Death Cafe
- Named after: Bernard Crettaz's "café mortel"
- Formation: 2011
- Founder: Jon Underwood
- Legal status: Non-profit
- Purpose: Death
- Website: https://deathcafe.com/

= Death Cafe =

Social meetup concept with a topic of death

A Death Cafe is a scheduled non-profit get-together (called "social franchises" by the organisers) for the purpose of talking about death over food and drink, usually tea and cake. The idea originates with the Swiss sociologist and anthropologist Bernard Crettaz, who organized the first café mortel in 2004. Jon Underwood, a UK web developer, was inspired by Crettaz's work, introduced the death cafe to London in 2011, and launched the Death Cafe website. They have since been held in many countries.

==Format and purpose==
Death Cafes are events, usually lasting two hours with around a dozen participants, were people discuss their understanding, thoughts, dreams, fears and any other aspects of death and dying over tea and cake.There is no fixed venue, and the events have previously been held in homes, rented halls, restaurants, cafes, a cemetery and a yurt. Some Death Cafes have specifically created an opportunity for health-care professionals to talk about death.
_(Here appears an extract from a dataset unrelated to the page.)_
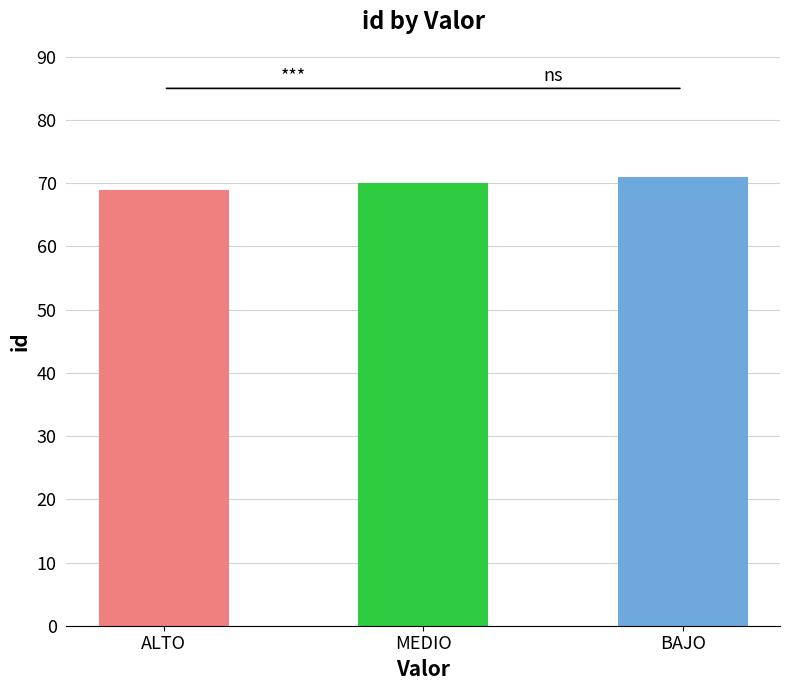

What is the difference between the values at MEDIO and BAJO?

1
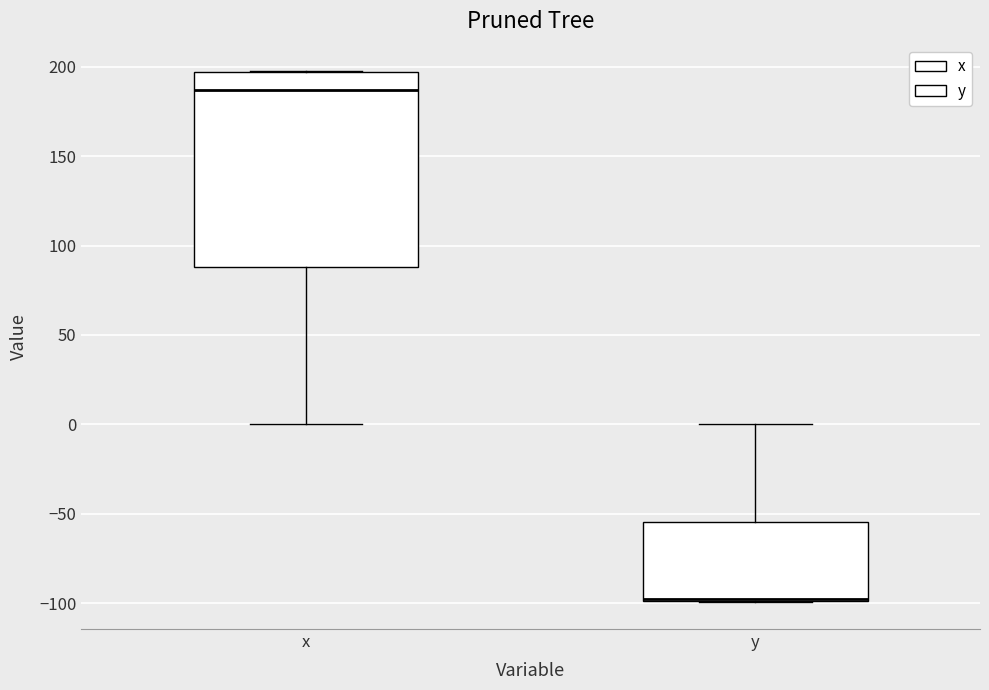

Reading left to right, read every box against the y-axis: the position of its median line, the range the box covers, and the ends of its whiskers. The values are not printed on the chart, so give them approximately, as read against the axis.

x: median 185, box 90 to 195, whiskers 0 to 200
y: median -100 (drawn on the box's lower edge), box -100 to -55, whiskers -100 to 0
The Death Cafe website states the purpose is "to increase awareness of death with a view to helping people make the most of their (finite) lives". The open-ended discussions also provide an avenue to express thoughts about one's own life stirred up by the death of a family member.

Crettaz said that his aim of his café mortel was to break the "tyrannical secrecy" surrounding the topic of death, and that at these gatherings, "the assembled company, for a moment, and thanks to death, is born into authenticity." This is echoed by Underwood, who stated that "we have lost control of one of the most significant events we ever have to face", and facilitators who have said that there is "a need among people to open [the] closet" into which death, the "last taboo", has been placed, to reduce fear and enable people to live more fully.

==History==
Crettaz organized the first café mortel in 2004 in Neuchâtel, and in 2010 brought the idea to Paris. He published a book titled Cafés Mortels: Sortir la Mort du Silence (Death Cafes: Bringing Death out of Silence). According to one commentator, Crettaz wanted to revive the pagan tradition of the funeral feast, "where the living would renew their bonds while letting go of what weighed on their hearts".

In 2011, inspired by Crettaz and with his guidance, Underwood held the first London Death Cafe at his home in Hackney. He subsequently developed the Death Cafe website, generating guidelines with his mother, psychotherapist Susan Barsky Reid, and the concept was taken up globally. The first US event was organized by Lizzy Miles, a hospice worker, in summer 2012 near Columbus, Ohio. By June 2014, the idea had spread to Hong Kong, and it was subsequently popularized in Shanghai by a non-profit organization that provides hospice services to cancer patients. Café Totentanz or Totentanz-Café is used in German-speaking areas.

In February 2013, a Death Cafe in London was filmed.

Underwood died in June 2017; Death Cafe has since been run by his mother Susan Barsky Reid, his sister Jools Barsky, and his wife Donna Molloy.

The first in-depth monograph introducing the history and ethnography of the Death Café, as well as popularizing their culture, was written by Dr. Jack Fong, a sociology professor at California State Polytechnic University, Pomona. His findings point to how the "trinity" of the media, market, and medicine vulgarized Western society's misunderstanding about mortality, leading to people's irrational fears about death. Having received his blessings to conduct the research from the late Jon Underwood, as well as collaborating with Death Café hosts in the Southern California area for many years so as to interview their attendees, he describes Death Cafés in his work as a bona fide social movement, the first major existential social movement of the 21st century.